> _GIVEN DATA_:
※ ※ ※

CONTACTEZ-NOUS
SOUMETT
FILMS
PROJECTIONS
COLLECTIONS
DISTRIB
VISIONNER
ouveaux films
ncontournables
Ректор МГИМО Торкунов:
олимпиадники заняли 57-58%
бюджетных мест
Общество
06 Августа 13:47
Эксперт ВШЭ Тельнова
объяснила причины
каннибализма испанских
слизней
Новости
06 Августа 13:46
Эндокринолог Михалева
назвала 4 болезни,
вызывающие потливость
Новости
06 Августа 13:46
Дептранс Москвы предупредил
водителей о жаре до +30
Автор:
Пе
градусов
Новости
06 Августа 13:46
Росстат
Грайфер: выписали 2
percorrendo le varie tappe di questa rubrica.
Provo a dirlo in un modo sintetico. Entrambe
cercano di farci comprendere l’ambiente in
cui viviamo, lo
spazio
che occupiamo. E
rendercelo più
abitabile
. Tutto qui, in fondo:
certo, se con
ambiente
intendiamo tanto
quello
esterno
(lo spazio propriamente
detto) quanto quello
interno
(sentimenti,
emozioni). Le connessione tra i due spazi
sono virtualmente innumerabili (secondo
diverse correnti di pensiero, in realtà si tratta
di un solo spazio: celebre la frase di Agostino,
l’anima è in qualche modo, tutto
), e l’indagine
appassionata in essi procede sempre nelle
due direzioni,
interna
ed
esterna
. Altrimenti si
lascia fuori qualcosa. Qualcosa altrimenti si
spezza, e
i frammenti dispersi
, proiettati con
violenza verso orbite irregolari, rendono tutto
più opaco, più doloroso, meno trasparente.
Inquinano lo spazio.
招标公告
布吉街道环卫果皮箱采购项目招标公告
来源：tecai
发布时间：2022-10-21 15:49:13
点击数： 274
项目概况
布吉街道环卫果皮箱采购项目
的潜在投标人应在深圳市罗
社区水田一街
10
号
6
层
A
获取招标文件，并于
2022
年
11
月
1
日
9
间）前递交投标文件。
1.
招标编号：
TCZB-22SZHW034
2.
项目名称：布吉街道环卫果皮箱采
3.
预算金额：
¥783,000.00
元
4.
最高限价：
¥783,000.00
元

※ ※ ※

> _WHAT YOU NEED TO DO_: Reproduce the entries above exactly, but only the lines between the line holding "Эндокринолог Михалева" and the line holding "Грайфер: выписали 2", inclusive.

> _ANSWER TO THE EXERCISE_:
Эндокринолог Михалева
назвала 4 болезни,
вызывающие потливость
Новости
06 Августа 13:46
Дептранс Москвы предупредил
водителей о жаре до +30
Автор:
Пе
градусов
Новости
06 Августа 13:46
Росстат
Грайфер: выписали 2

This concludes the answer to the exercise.